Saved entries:
....................
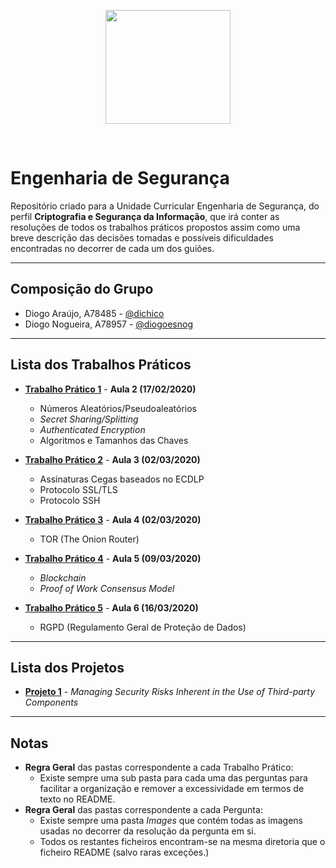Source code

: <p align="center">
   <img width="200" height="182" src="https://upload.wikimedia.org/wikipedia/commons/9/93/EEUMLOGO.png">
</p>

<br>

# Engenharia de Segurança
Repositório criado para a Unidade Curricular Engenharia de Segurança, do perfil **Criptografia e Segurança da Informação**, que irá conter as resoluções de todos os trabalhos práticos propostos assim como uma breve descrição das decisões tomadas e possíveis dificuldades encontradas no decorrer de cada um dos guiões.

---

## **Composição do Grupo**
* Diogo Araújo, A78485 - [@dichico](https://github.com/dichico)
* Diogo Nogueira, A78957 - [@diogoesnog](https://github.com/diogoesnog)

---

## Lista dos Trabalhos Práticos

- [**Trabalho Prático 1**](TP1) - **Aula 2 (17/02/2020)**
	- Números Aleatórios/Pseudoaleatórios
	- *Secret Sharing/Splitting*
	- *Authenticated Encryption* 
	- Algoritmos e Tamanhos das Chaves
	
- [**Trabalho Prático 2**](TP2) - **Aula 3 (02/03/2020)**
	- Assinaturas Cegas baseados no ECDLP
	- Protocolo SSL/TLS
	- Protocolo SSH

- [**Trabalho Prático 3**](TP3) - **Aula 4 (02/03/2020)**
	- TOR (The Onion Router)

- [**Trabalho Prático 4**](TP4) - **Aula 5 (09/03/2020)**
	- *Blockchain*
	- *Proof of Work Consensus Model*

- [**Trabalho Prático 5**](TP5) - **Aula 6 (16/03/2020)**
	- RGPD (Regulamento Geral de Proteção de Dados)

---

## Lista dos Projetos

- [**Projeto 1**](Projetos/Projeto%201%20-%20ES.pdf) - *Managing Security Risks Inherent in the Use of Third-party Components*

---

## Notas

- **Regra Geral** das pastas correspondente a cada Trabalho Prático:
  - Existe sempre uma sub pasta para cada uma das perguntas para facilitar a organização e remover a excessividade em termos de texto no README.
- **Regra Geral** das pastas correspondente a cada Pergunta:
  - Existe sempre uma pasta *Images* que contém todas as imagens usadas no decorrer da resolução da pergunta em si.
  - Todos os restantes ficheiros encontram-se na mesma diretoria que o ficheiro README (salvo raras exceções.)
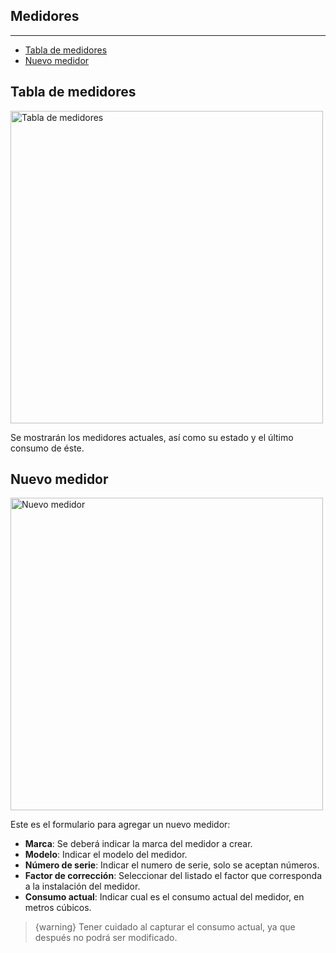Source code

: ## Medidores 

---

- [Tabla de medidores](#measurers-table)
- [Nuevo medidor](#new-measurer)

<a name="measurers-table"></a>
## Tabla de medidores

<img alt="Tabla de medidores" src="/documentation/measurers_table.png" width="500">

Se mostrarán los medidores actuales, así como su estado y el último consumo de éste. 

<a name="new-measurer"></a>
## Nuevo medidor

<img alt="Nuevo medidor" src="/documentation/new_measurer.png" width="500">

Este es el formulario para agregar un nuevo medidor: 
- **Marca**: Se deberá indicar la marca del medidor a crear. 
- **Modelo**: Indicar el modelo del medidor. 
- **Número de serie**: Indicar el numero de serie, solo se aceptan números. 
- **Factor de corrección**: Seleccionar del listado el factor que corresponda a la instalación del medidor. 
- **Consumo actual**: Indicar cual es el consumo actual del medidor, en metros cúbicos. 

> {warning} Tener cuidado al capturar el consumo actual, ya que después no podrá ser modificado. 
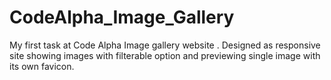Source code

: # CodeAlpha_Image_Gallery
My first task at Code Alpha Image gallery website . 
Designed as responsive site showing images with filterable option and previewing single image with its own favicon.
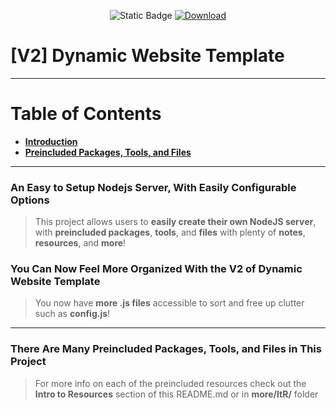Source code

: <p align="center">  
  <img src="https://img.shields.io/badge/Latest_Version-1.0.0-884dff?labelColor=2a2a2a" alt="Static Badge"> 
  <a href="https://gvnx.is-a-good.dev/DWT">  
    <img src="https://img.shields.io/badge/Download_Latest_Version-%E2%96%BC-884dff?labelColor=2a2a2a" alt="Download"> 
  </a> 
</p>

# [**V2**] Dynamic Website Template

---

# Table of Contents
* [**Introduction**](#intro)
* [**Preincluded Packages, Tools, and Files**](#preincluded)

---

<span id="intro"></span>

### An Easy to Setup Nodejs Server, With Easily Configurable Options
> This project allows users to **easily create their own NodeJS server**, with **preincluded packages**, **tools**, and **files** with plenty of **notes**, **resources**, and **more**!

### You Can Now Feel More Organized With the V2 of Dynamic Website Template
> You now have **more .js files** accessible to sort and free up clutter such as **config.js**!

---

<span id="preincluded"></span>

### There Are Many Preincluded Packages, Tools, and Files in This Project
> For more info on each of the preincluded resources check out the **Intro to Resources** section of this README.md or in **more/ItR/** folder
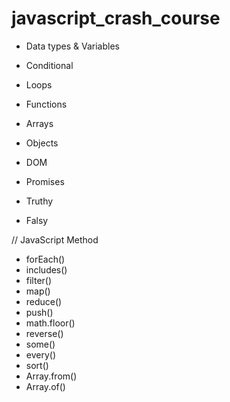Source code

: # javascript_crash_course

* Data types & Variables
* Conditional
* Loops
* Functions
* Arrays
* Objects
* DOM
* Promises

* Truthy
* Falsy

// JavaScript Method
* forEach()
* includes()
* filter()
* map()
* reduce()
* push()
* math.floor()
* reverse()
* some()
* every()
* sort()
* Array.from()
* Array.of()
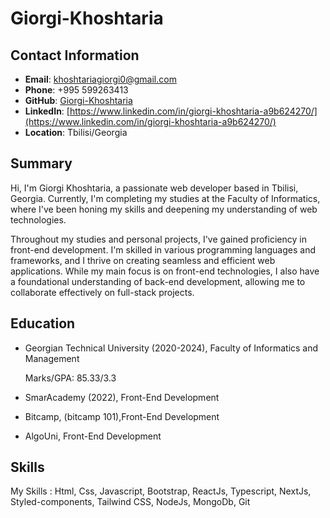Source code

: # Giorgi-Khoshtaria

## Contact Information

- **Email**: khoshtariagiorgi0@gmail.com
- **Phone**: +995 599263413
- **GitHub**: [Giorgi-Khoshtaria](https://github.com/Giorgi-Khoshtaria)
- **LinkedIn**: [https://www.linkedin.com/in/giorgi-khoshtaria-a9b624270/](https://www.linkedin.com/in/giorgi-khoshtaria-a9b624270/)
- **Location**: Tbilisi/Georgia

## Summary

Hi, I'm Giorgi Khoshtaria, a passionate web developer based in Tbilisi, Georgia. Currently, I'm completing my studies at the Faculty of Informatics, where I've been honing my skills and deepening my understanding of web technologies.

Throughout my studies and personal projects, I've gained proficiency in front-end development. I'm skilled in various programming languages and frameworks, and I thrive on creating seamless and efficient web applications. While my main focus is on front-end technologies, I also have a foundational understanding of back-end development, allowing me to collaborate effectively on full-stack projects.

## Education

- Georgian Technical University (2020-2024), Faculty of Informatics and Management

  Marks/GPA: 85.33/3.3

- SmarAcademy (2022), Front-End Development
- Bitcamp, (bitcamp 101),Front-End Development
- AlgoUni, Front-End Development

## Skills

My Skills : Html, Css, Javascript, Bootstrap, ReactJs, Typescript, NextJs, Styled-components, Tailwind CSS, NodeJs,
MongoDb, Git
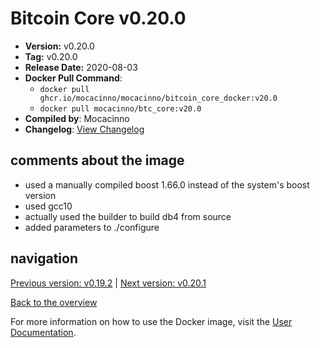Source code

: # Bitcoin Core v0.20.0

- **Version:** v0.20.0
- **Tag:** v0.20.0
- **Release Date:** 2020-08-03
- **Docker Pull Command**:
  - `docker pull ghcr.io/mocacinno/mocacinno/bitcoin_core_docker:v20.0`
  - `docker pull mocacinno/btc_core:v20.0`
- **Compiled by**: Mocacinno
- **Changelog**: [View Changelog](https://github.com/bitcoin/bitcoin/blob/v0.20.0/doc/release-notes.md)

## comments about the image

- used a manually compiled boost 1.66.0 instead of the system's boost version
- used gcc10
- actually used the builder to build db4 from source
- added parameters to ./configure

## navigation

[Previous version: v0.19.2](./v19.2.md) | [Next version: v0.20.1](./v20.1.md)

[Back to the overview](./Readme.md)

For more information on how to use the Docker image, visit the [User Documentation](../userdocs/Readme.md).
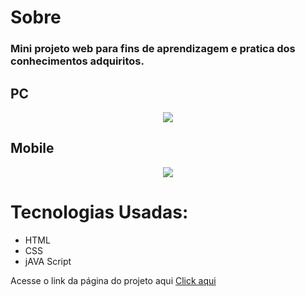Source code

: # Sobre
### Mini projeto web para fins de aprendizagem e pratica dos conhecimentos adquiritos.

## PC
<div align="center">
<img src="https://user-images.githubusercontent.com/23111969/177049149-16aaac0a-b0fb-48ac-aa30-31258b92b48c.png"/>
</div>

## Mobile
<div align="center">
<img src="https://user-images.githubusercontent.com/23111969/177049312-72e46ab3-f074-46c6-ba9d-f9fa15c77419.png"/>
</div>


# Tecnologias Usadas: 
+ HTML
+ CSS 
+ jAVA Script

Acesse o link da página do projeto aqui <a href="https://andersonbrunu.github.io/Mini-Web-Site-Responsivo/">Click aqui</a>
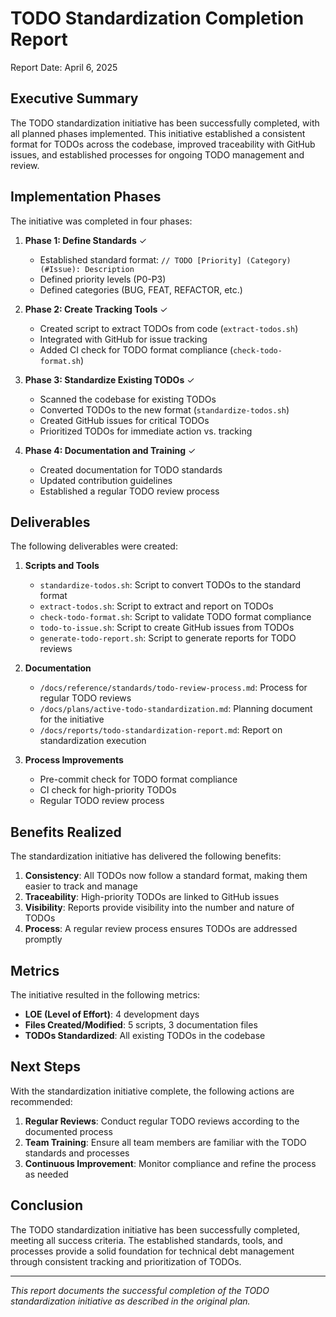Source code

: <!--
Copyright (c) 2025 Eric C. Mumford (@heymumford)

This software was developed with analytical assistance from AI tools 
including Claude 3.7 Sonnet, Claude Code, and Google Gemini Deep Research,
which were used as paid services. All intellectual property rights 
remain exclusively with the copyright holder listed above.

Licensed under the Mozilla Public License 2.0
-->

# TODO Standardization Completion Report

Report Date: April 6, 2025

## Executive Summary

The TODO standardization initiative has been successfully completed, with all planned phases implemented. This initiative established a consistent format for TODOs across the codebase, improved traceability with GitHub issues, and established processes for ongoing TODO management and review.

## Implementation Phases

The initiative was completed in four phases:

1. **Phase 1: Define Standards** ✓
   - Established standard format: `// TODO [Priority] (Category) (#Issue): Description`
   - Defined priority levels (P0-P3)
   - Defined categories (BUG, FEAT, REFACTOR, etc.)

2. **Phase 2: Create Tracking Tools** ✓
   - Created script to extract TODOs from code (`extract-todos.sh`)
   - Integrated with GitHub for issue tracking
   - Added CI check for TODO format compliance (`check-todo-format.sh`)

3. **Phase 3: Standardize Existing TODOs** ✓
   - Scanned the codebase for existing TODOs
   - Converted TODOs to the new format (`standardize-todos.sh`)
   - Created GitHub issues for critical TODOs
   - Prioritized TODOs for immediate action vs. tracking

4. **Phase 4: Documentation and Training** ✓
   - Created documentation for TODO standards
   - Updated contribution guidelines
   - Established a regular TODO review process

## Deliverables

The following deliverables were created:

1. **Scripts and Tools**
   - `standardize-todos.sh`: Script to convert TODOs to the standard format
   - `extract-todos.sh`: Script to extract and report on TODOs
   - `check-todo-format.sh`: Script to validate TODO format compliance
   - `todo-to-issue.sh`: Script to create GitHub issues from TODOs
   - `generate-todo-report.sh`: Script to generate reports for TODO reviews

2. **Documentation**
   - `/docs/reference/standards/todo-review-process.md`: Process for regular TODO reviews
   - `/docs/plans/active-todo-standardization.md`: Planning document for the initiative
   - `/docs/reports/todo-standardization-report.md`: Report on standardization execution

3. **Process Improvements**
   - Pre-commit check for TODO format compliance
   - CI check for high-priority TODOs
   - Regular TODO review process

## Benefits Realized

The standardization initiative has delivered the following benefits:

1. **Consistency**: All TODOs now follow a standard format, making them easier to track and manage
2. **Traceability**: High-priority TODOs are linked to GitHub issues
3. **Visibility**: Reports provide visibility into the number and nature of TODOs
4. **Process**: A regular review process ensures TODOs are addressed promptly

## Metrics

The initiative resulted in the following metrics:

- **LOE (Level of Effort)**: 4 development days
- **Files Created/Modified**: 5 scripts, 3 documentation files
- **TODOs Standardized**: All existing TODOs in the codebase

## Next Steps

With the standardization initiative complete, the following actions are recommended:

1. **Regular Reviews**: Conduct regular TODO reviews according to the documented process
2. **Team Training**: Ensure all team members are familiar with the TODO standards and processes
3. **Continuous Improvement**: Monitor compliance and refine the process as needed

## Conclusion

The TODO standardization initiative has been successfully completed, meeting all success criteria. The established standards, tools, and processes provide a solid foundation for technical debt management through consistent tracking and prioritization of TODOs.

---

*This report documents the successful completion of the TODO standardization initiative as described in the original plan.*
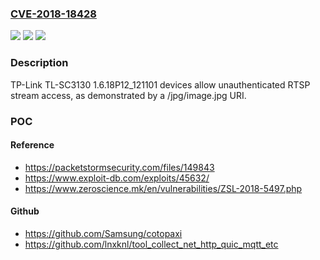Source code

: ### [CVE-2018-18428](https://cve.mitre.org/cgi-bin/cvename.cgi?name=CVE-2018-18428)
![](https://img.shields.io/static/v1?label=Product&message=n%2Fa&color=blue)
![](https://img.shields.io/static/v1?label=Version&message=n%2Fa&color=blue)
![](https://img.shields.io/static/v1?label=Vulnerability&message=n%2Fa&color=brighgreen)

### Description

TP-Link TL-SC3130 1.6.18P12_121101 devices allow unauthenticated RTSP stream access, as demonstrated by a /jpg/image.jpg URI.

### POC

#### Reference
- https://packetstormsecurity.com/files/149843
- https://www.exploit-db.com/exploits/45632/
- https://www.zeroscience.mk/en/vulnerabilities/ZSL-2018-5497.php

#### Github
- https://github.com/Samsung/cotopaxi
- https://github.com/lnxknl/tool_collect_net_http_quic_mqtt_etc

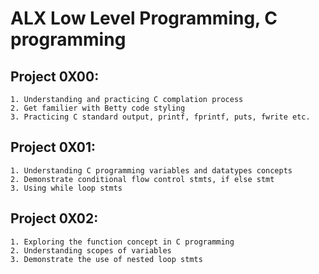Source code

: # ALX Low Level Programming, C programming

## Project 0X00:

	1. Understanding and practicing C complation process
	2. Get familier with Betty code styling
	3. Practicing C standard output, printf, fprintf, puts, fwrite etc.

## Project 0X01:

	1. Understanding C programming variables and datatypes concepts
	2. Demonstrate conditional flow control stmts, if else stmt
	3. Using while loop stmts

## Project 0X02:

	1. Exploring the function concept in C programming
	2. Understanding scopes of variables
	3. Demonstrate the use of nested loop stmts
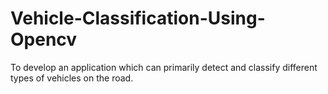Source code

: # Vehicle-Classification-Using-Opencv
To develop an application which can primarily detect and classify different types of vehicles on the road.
....................
### WHAT THE TASK ASKS
Count the lines above that contain the string "width", and reply with only the number.

### OUTPUT OF THE TASK
3